Fishing Gear $‎ 325.95 One California fishing license, and some tuna-fishing gear.  So far, we have zero tuna to show for it.
Activities & Excursions $‎ 1,579.24 $30 for our Channel Islands permit; $3 for the Monterey Bay Aquarium; and the rest is the hotel for our Legoland trip in October.
Kids’ Toys and Crafts $‎ 44.36 At least once a month, the girls need a new project to get them through long or rainy days.  Family bought them this month, so all we paid for in this category was their Halloween costumes.  (Mo is going to be Mal from Descendants, and Ellie is Belle from Beauty and the Beast.)
Charts & Guides $‎ 54.98 iNavX
Media & Entertainment $‎ 32.97 Monthly Netflix (not sure why we’re still paying for this when we have internet so rarely), and 2 movies on iTunes.
Education $‎ 5.49 Subscription to Epic!, a reading app for the kids that has offline functionality.
Delorme InReach $‎ 76.38 Expedition Plan (unlimited text messages and 10 minute tracking) plus a few marine and premium weather forecast requests.  Each premium or marine weather request costs $1.  The marine forecasts are valuable as a second source of weather, but the premium are not necessary, so no need to request those for boaters.
Farkwar $‎ 5.00 We are cancelling this, as we really don’t use Farkwar.
Internet $‎ 0 We managed to find free internet often enough this month.
Cell Phone Service $‎ 110.42 We actually pay about $185/month because Rich’s phone is on T-Mobile but run through our business, which is not tracked by the budgeting system. $90/month for unlimited Verizon plus $20 for iPad, plus $75 for unlimited T-Mobile.  All of these plans include unlimited roaming in Canada and Mexico, and the T-Mobile plan includes international roaming.
Satellite Phone $‎ 69.00  6MB/month or 85 minutes/month, combo plan.  Used sparingly and with a Redport Optimizer.
Software $‎ 0
Major Repairs/ Upgrades $‎ 413.88 When we installed our new aft head, we didn’t install the extra raw water pump.  This turned out to be a mistake, since the head wouldn’t suck in raw water while we were underway, so we purchased and installed the secondary pump to solve the problem.
Federal Taxes $‎ 5,000.09 Because we’re self-employed, we make quarterly estimated tax payments.
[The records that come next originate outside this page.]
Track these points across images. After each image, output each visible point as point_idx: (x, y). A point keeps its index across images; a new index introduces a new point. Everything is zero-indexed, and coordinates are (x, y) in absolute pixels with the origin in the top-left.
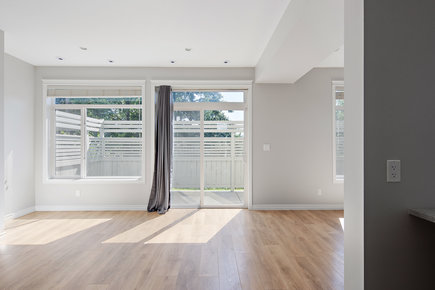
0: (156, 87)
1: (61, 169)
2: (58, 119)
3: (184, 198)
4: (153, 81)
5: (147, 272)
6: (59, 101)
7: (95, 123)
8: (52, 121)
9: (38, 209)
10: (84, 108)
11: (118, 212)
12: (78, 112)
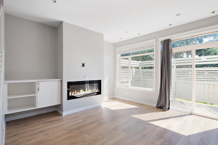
0: (161, 42)
1: (123, 82)
2: (121, 62)
3: (183, 105)
4: (159, 39)
5: (144, 136)
6: (123, 55)
7: (137, 63)
8: (120, 63)
9: (115, 97)
10: (129, 57)
11: (142, 105)
12: (127, 59)
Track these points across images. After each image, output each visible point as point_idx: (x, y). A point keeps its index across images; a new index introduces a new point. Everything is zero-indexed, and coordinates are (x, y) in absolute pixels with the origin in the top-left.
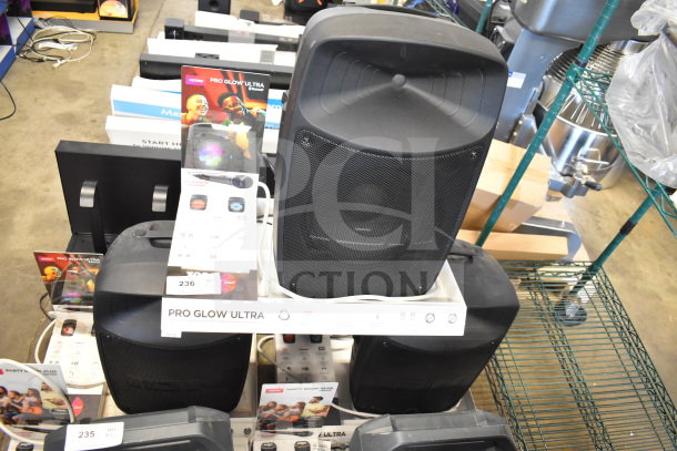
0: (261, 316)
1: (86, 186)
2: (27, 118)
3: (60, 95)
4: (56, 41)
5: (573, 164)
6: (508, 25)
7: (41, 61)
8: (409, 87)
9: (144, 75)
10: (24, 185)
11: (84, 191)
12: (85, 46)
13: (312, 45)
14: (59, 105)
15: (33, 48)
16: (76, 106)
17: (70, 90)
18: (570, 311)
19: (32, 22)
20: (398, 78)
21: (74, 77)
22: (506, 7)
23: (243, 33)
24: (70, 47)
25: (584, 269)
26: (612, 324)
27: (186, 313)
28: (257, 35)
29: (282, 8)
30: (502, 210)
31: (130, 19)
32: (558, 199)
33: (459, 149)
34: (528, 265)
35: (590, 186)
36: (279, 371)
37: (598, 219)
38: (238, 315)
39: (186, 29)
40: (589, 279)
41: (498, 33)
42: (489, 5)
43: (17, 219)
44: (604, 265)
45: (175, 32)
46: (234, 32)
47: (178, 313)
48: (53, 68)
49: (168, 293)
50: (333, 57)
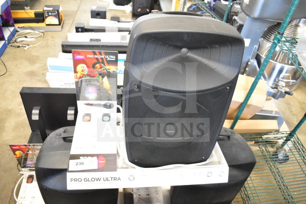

So, on the expense side, we continue to exceed our anticipated budget of $10,000/month.  However, some good changes are on the horizon.  First, once we get to Mexico, we’ll be able to cancel our expensive health insurance and instead get a much cheaper international plan.  Second, the house net loss should be near zero going forward.  Third, Legoland is the last big splurge we have planned.  (Until we come up with the next thing, right?)  Fourth, with no income, our 2018 estimated tax payments should be much lower.  With these changes, I’m hopeful we’ll be well below our conservative $10,000/month estimate by the end of 2017.
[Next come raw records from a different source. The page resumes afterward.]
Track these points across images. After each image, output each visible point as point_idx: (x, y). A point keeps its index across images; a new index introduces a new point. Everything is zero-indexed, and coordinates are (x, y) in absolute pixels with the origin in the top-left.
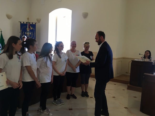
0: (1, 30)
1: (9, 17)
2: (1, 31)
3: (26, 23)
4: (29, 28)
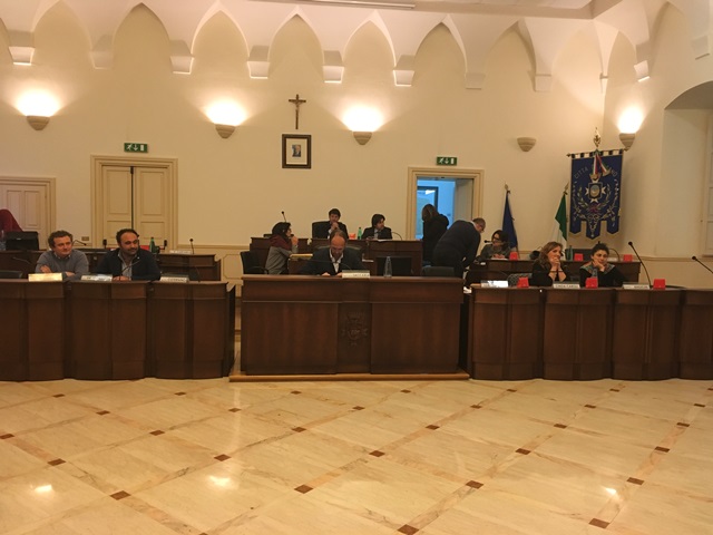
3: (591, 154)
4: (599, 170)
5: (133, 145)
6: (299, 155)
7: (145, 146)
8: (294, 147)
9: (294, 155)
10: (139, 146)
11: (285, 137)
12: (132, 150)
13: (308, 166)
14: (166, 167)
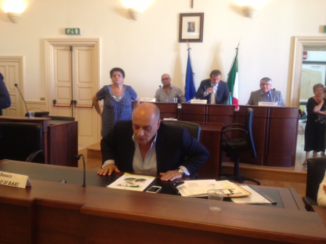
5: (71, 29)
6: (194, 31)
7: (79, 29)
8: (189, 23)
9: (189, 30)
10: (74, 30)
11: (182, 16)
12: (70, 33)
13: (200, 40)
14: (93, 46)
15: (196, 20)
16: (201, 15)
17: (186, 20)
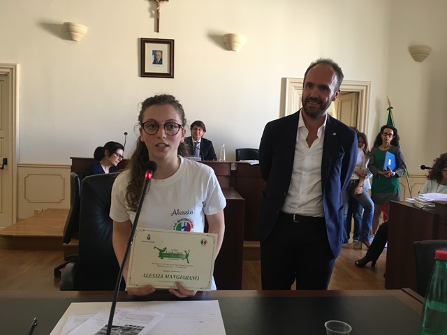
0: (389, 103)
1: (418, 54)
2: (390, 109)
6: (161, 63)
8: (154, 53)
9: (155, 62)
13: (170, 75)
14: (6, 75)
15: (164, 48)
16: (170, 43)
17: (149, 48)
More on the bright side, our costs were offset by a small amount of income:

Cruising Income

Source Amount (USD) Notes
Devon’s Legal Work $‎ 314.97
Investment Income $ 86.02 About half of this is gain on stocks Rich is dabbling in (realized), and the other half is interest on various checking and savings accounts.
Draws From Side Business $‎ 0
TOTAL INCOME $‎ 400.99

The Progress Report

We’re four months into our (hopefully) two-year cruise.  Although we’re spending more than the $10K/month we anticipated, Rich’s severance, and some residual income I had coming in for a few months (which has now ended) offset most of our early costs, and we’ve officially started raiding the savings.  So, our $240K cruising kitty is now down to $219K.  (I know, $240K is a ridiculous number.  But I’m SUPER conservative when it comes to planning money, and when it came to saving money while we were still working, so that was the number we had to hit before we went cruising – and we did.)